Directions for this task:
Figure out the number of lines in the entries that hold the string "ngày", then give that number and nothing else.

===============

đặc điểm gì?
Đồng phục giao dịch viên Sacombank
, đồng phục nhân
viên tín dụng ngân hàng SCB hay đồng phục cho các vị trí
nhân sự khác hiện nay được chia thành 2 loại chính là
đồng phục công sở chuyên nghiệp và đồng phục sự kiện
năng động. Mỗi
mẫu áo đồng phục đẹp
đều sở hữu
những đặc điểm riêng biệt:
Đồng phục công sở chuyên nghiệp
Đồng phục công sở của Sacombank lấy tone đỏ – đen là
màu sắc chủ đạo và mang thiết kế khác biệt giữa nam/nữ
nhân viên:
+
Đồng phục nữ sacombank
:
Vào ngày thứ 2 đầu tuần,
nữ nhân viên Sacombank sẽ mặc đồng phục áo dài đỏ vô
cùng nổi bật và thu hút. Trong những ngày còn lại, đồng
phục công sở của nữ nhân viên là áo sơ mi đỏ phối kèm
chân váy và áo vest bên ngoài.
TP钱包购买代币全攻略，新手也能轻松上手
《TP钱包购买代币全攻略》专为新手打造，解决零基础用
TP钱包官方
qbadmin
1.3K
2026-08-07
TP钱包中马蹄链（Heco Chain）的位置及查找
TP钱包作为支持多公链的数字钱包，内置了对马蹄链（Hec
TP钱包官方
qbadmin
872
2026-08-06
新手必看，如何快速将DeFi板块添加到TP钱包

===============

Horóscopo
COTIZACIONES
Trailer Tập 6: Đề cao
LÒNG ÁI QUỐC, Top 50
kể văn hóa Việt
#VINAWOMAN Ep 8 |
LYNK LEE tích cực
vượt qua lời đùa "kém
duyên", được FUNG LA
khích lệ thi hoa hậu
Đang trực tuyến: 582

===============

Your response:
2